(Stored entries)
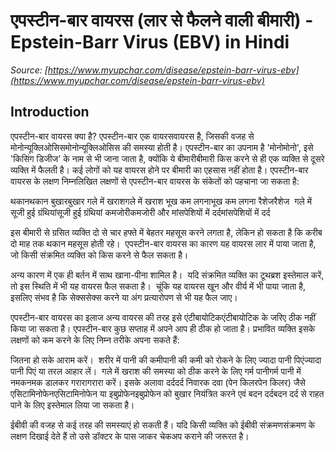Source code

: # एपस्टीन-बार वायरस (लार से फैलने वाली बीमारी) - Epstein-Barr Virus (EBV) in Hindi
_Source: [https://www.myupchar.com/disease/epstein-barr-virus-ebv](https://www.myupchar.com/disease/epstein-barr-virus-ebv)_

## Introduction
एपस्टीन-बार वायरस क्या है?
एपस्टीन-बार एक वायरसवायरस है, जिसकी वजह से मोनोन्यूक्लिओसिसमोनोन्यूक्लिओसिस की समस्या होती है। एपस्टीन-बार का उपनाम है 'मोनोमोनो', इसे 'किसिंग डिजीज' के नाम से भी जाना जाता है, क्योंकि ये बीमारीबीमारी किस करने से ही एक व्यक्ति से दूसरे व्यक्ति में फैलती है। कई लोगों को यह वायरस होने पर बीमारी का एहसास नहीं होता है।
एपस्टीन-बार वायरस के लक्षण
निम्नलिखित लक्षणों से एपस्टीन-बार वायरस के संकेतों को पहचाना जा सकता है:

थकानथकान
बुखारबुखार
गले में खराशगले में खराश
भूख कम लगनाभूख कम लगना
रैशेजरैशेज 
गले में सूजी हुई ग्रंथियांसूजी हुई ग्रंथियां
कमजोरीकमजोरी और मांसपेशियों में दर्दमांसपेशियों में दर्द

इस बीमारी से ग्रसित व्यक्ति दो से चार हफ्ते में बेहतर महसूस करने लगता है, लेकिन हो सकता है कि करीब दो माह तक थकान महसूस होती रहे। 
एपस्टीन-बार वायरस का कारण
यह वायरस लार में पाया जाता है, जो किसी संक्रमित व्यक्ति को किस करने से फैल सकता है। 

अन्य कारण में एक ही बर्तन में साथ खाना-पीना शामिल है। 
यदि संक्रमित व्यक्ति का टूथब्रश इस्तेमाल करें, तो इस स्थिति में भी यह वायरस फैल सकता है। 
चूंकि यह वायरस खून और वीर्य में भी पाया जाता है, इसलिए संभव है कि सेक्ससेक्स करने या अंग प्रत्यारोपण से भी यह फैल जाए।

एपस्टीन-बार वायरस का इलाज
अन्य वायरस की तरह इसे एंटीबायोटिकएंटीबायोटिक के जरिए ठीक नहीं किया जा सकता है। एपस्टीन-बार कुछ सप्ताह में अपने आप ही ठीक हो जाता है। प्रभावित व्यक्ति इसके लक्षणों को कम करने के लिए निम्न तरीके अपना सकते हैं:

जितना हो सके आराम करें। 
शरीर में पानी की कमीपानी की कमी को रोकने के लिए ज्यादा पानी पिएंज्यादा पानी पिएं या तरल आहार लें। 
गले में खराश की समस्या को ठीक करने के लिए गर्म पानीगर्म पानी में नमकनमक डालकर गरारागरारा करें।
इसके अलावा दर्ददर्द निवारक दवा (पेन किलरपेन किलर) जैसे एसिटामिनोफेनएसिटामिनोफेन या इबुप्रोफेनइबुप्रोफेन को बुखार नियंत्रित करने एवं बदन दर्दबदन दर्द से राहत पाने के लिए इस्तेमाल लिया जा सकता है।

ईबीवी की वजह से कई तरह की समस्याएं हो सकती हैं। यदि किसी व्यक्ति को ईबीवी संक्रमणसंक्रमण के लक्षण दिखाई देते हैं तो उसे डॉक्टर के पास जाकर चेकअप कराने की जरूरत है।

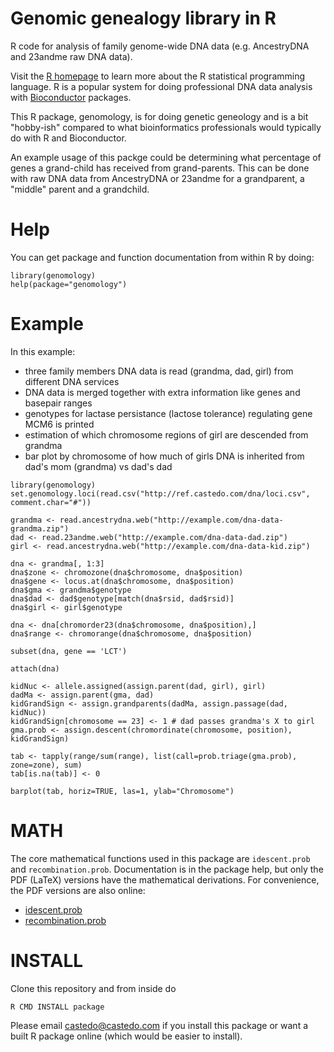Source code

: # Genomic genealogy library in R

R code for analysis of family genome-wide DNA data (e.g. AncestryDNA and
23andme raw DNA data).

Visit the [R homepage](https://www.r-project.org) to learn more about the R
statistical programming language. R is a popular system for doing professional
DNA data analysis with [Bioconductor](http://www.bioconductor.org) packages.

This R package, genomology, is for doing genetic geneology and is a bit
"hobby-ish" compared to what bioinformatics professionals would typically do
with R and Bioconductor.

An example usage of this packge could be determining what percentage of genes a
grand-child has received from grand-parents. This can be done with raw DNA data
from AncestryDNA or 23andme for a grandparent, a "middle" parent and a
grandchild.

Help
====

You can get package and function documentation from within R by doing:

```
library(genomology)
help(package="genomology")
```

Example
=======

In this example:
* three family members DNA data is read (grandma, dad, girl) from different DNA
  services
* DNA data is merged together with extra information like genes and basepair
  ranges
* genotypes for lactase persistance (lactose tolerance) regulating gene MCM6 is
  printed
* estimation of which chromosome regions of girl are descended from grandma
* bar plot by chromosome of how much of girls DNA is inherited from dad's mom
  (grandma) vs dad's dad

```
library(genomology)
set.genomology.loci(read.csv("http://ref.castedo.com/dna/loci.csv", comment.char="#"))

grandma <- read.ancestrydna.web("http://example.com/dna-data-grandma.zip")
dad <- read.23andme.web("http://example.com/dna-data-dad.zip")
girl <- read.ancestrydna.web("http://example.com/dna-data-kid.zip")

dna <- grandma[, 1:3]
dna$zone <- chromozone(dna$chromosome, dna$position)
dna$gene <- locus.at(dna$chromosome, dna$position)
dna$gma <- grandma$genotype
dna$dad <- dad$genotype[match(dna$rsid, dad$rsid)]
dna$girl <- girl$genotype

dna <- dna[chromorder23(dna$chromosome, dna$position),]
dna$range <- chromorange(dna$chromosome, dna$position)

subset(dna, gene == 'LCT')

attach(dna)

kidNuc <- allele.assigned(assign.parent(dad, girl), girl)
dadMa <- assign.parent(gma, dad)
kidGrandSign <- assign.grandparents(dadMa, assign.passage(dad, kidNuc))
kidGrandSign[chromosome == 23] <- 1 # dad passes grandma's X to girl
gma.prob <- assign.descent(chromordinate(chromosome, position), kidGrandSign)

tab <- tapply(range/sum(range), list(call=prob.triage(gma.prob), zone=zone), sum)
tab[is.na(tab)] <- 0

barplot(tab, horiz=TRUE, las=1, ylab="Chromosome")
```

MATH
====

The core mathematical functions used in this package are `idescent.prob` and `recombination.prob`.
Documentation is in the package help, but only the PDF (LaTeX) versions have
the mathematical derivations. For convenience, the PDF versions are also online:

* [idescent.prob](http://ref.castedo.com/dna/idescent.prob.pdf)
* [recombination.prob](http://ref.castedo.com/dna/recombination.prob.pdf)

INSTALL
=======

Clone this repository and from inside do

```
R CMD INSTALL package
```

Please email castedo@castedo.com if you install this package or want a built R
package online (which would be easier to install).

* _Assigned task_
Please give again the lines above between the line holding "statistical programming language." and the line holding "with R and Bioconductor.", inclusive, exactly as they are and with nothing added.

* _Your response_
statistical programming language. R is a popular system for doing professional
DNA data analysis with [Bioconductor](http://www.bioconductor.org) packages.

This R package, genomology, is for doing genetic geneology and is a bit
"hobby-ish" compared to what bioinformatics professionals would typically do
with R and Bioconductor.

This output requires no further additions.